Bombing In Aleppo Kills Over A Dozen Attending A Wake For Children
Tragedy continues to strike Syria and the city of Aleppo, where innocent people continue to be bombed and the attacks never seem to stop. The scope of the attacks is both tragic and shocking, as headlines of death and destruction continue to emerge from the city, sometimes making it hard to comprehend. On Sunday, a bombing in Aleppo killed over a dozen who were attending a wake for the victims of a previous attack.

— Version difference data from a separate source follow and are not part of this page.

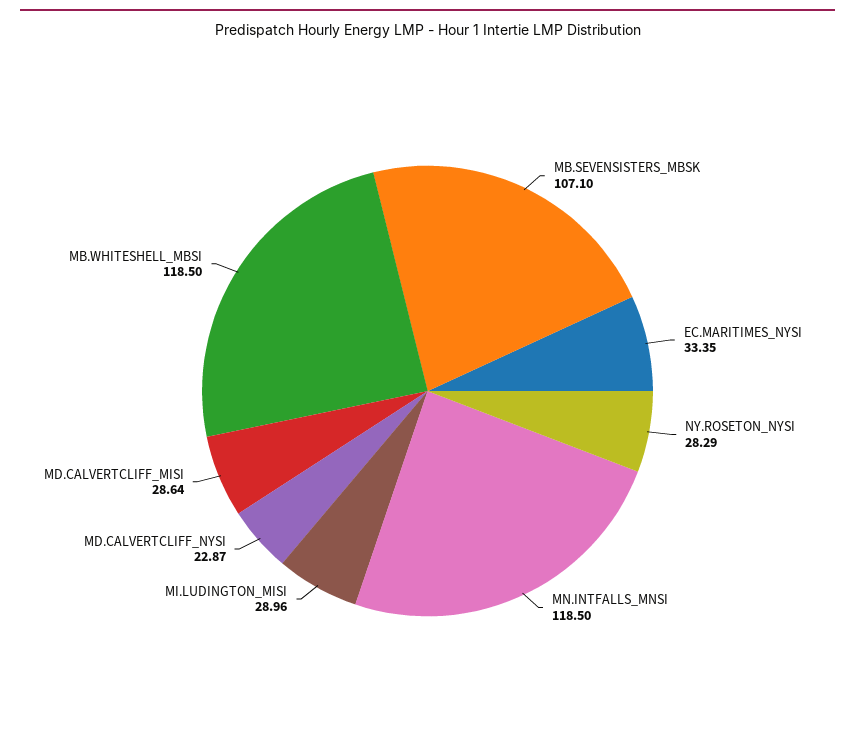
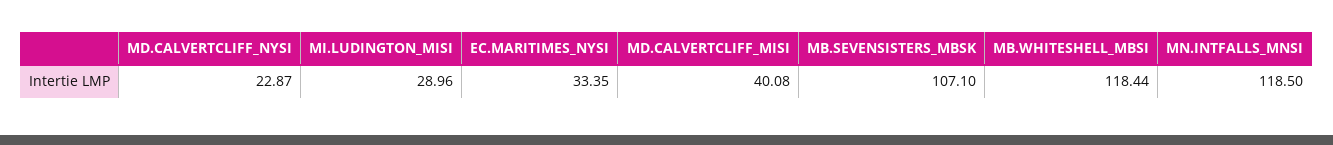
  {
    "MB.SEVENSISTERS_MBSK": 107.1,
    "EC.MARITIMES_NYSI": 33.35,
-   "NY.ROSETON_NYSI": 28.29,
    "MN.INTFALLS_MNSI": 118.5,
    "MI.LUDINGTON_MISI": 28.96,
    "MD.CALVERTCLIFF_NYSI": 22.87,
-   "MD.CALVERTCLIFF_MISI": 28.64,
+   "MD.CALVERTCLIFF_MISI": 40.08,
-   "MB.WHITESHELL_MBSI": 118.5
+   "MB.WHITESHELL_MBSI": 118.44
  }

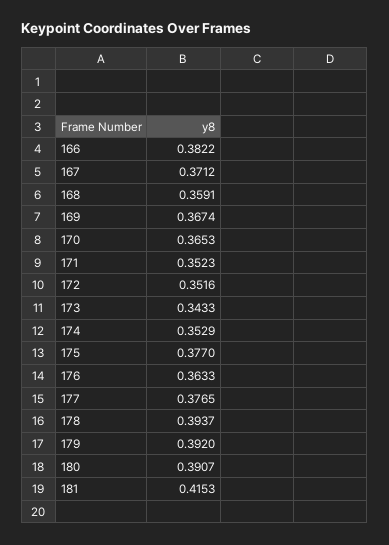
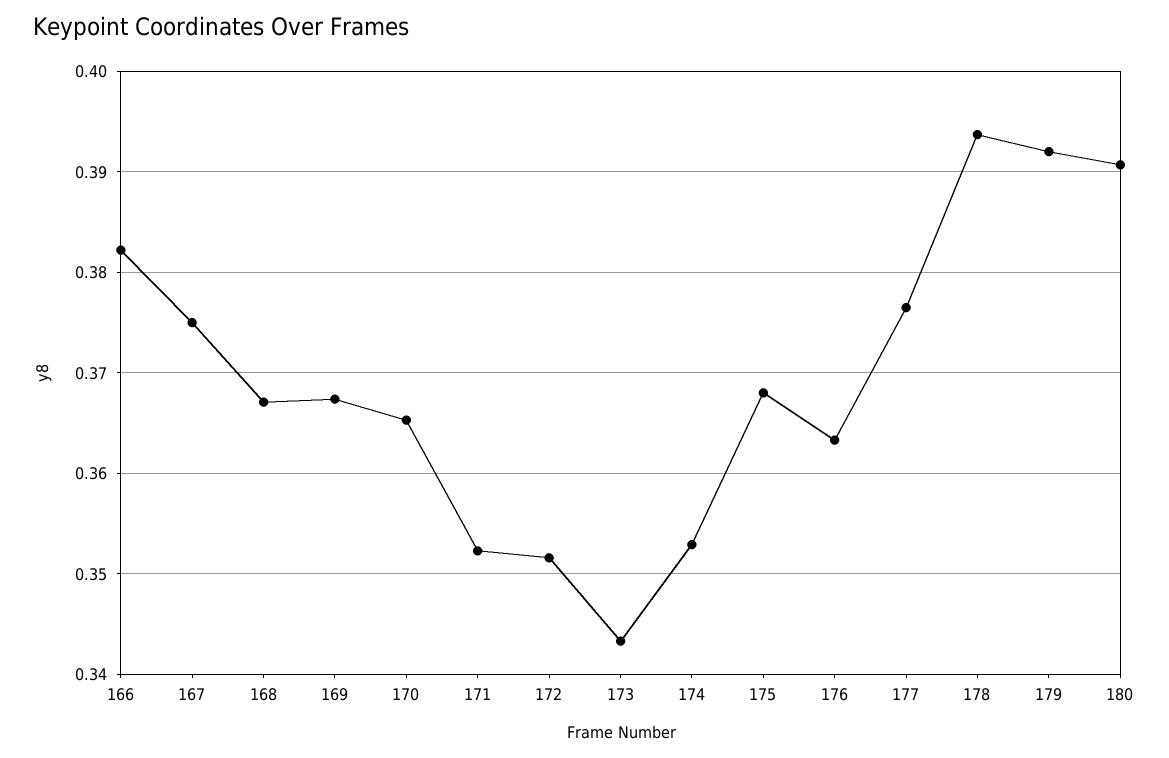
  {
    "166": 0.3822,
-   "167": 0.3712,
+   "167": 0.375,
-   "168": 0.3591,
+   "168": 0.367,
    "169": 0.3674,
    "170": 0.3653,
    "171": 0.3523,
    "172": 0.3516,
    "173": 0.3433,
    "174": 0.3529,
-   "175": 0.377,
+   "175": 0.368,
    "176": 0.3633,
    "177": 0.3765,
    "178": 0.3937,
    "179": 0.392,
-   "180": 0.3907,
+   "180": 0.3907
-   "181": 0.4153
  }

According to CNN, a helicopter flew over the wake and dropped two barrel bombs just minutes apart from each other as people were mourning the deaths of children at a funeral. The barrel bombs killed at least 16 reported people as of Sunday morning, according to Syrian monitoring groups. The Aleppo Media Center, according to CNN, reported a different and higher death toll of 24 people from Sunday's attack. According to CNN, barrel bombs are "oil drums filled with explosives" and other harmful materials that are then dropped by aircrafts and leaving destruction in their wake.
According to Sky News, the double barrel bomb attack on Sunday is known as a "double tap," which is supposed to lure "rescue workers to the scenes of carnage caused by barrel bombs and then dropping a second on them" this is reportedly "a standard trick of the Assad regime and its Russian allies."

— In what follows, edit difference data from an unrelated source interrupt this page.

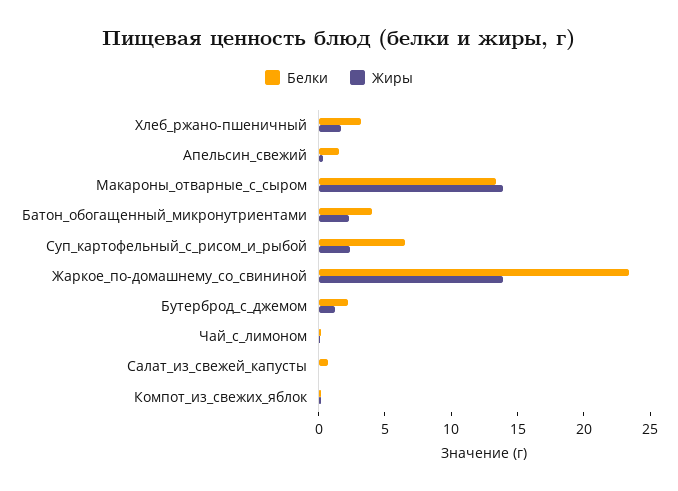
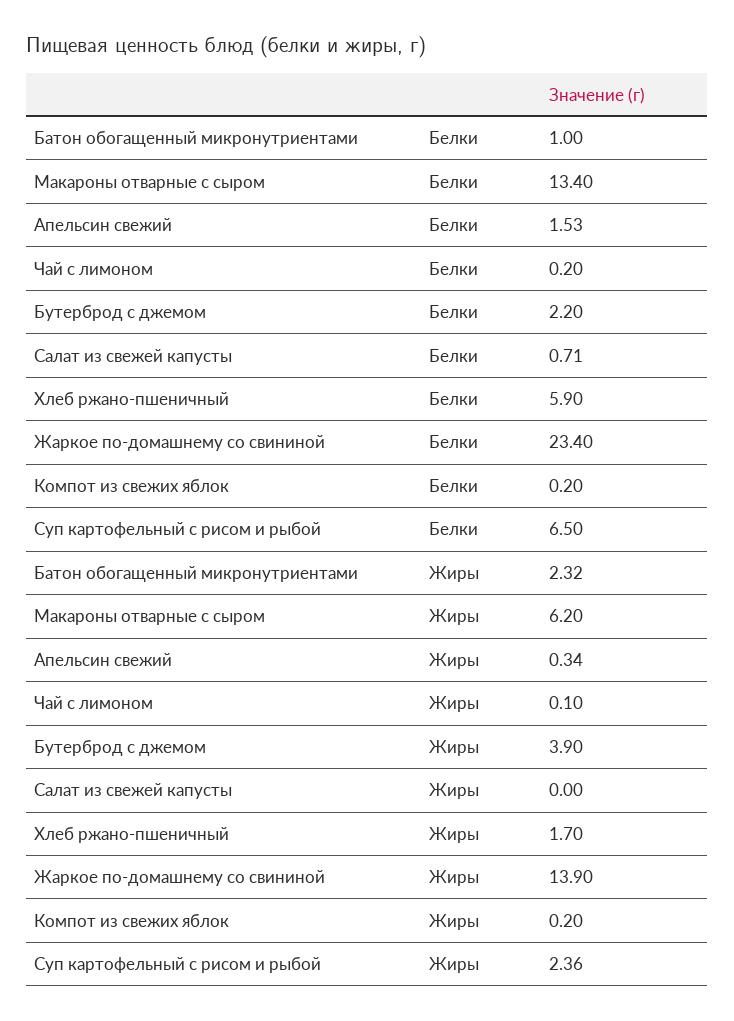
  {
    "Белки": {
-     "Хлеб_ржано-пшеничный": 3,
+     "Хлеб_ржано-пшеничный": 5.9,
      "Апельсин_свежий": 1.53,
      "Макароны_отварные_с_сыром": 13.4,
-     "Батон_обогащенный_микронутриентами": 4,
+     "Батон_обогащенный_микронутриентами": 1,
      "Суп_картофельный_с_рисом_и_рыбой": 6.5,
      "Жаркое_по-домашнему_со_свининой": 23.4,
      "Бутерброд_с_джемом": 2.2,
      "Чай_с_лимоном": 0.2,
      "Салат_из_свежей_капусты": 0.71,
      "Компот_из_свежих_яблок": 0.2
    },
    "Жиры": {
      "Хлеб_ржано-пшеничный": 1.7,
      "Апельсин_свежий": 0.34,
-     "Макароны_отварные_с_сыром": 14,
+     "Макароны_отварные_с_сыром": 6.2,
      "Батон_обогащенный_микронутриентами": 2.32,
      "Суп_картофельный_с_рисом_и_рыбой": 2.36,
      "Жаркое_по-домашнему_со_свининой": 13.9,
-     "Бутерброд_с_джемом": 1,
+     "Бутерброд_с_джемом": 3.9,
      "Чай_с_лимоном": 0.1,
      "Салат_из_свежей_капусты": 0,
      "Компот_из_свежих_яблок": 0.2
    }
  }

According to NBC News, Aleppo is a rebel-held city, according to activists, and the Syrian Observatory for Human Rights has "blamed government aircraft" for the attack. However, according to CNN, Syrian President Bashar al-Assad has "categorically denied any use of barrel bombs by his forces" in a 2014 interview with the BBC.
But the worst part about Sunday's attack? According to CNN and NBC News, the wake that was attacked was a wake to mourn the victims from a similar attack on Thursday.

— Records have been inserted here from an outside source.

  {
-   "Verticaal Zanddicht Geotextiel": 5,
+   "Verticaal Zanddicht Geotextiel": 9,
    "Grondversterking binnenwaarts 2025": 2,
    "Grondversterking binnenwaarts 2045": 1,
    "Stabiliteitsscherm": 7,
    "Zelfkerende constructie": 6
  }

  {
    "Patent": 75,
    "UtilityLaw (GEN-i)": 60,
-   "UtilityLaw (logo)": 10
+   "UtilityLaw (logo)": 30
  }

On Thursday, 15 people, including children, had been struck by barrel bombs in part of two attacks that occurred in Aleppo on Thursday, according to CNN. On Sunday morning, people were simply trying to mourn the lives and instead faced tragedy of their own.
These tragedies come on the heels of an image of a young Syrian boy, sitting in an ambulance and covered in soot and blood, that went viral earlier in the week. While the boy is still alive, the image and recent headlines represent one very important and upsetting thing: the warfare continues to go on and some are not fortunate enough to have survived attacks.
On Thursday, UNICEF released a statement declaring to help and save the lives of Syrian children by providing them vaccines, medicines, and the nutritional supplements that are necessary for them to get better. "The children of Aleppo must no longer live under constant fear of attack in what has become one of the most dangerous cities in the world," UNICEF Executive Director, Anthony Lake said in the statement.
The children of Aleppo should not have to live in fear of constant attack — fearing for their own lives or the lives of their families. These attacks, happening just days apart, are truly heartbreaking.